§ **WHAT TO PRODUCE**
Could you convert the lines of every item into a JSON list of strings, with one string per line, no blank lines, and the pictures left out?

§ **Region boundary data**
++++++++++
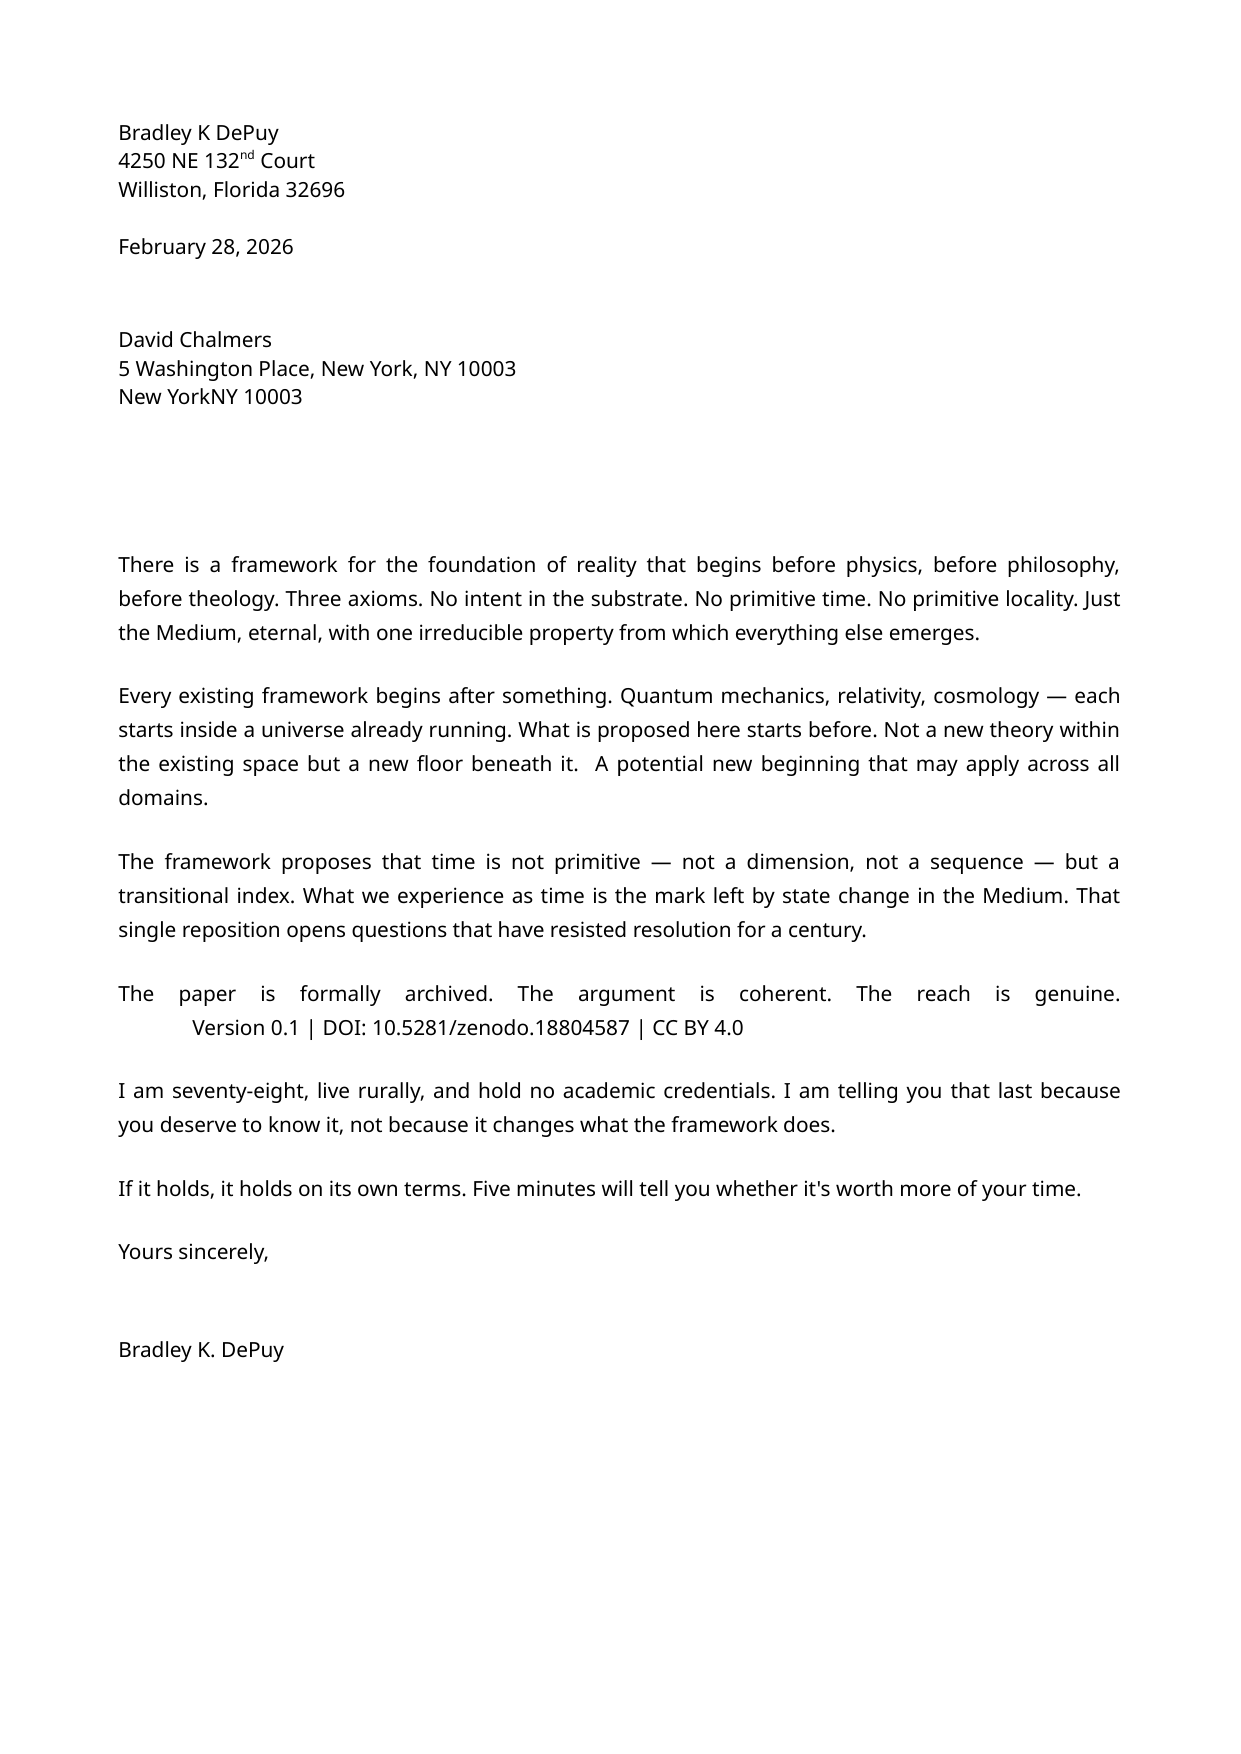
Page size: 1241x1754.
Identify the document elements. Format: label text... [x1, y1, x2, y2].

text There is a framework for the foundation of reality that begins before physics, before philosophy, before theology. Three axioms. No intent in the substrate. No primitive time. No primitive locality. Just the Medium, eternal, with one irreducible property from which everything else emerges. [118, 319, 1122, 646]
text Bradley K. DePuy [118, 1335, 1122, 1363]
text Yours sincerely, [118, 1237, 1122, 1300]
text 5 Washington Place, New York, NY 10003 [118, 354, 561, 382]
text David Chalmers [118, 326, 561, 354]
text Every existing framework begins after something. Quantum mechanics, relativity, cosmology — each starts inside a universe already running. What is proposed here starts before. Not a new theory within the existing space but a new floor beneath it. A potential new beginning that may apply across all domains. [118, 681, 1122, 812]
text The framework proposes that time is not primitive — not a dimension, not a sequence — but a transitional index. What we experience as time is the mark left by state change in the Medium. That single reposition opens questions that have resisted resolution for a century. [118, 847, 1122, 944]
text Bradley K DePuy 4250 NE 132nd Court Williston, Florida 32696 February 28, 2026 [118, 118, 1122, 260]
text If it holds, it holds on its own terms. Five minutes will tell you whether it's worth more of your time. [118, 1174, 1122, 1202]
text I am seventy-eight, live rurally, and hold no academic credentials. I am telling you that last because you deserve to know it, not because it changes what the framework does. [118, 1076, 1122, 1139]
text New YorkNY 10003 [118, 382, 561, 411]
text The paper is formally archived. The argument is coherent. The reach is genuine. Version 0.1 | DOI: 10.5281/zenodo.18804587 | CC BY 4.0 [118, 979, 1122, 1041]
++++++++++
§ **RESULT OF THIS EXERCISE**
[
  "Page size: 1241x1754.",
  "Identify the document elements. Format: label text... [x1, y1, x2, y2].",
  "text There is a framework for the foundation of reality that begins before physics, before philosophy, before theology. Three axioms. No intent in the substrate. No primitive time. No primitive locality. Just the Medium, eternal, with one irreducible property from which everything else emerges. [118, 319, 1122, 646]",
  "text Bradley K. DePuy [118, 1335, 1122, 1363]",
  "text Yours sincerely, [118, 1237, 1122, 1300]",
  "text 5 Washington Place, New York, NY 10003 [118, 354, 561, 382]",
  "text David Chalmers [118, 326, 561, 354]",
  "text Every existing framework begins after something. Quantum mechanics, relativity, cosmology — each starts inside a universe already running. What is proposed here starts before. Not a new theory within the existing space but a new floor beneath it. A potential new beginning that may apply across all domains. [118, 681, 1122, 812]",
  "text The framework proposes that time is not primitive — not a dimension, not a sequence — but a transitional index. What we experience as time is the mark left by state change in the Medium. That single reposition opens questions that have resisted resolution for a century. [118, 847, 1122, 944]",
  "text Bradley K DePuy 4250 NE 132nd Court Williston, Florida 32696 February 28, 2026 [118, 118, 1122, 260]",
  "text If it holds, it holds on its own terms. Five minutes will tell you whether it's worth more of your time. [118, 1174, 1122, 1202]",
  "text I am seventy-eight, live rurally, and hold no academic credentials. I am telling you that last because you deserve to know it, not because it changes what the framework does. [118, 1076, 1122, 1139]",
  "text New YorkNY 10003 [118, 382, 561, 411]",
  "text The paper is formally archived. The argument is coherent. The reach is genuine. Version 0.1 | DOI: 10.5281/zenodo.18804587 | CC BY 4.0 [118, 979, 1122, 1041]"
]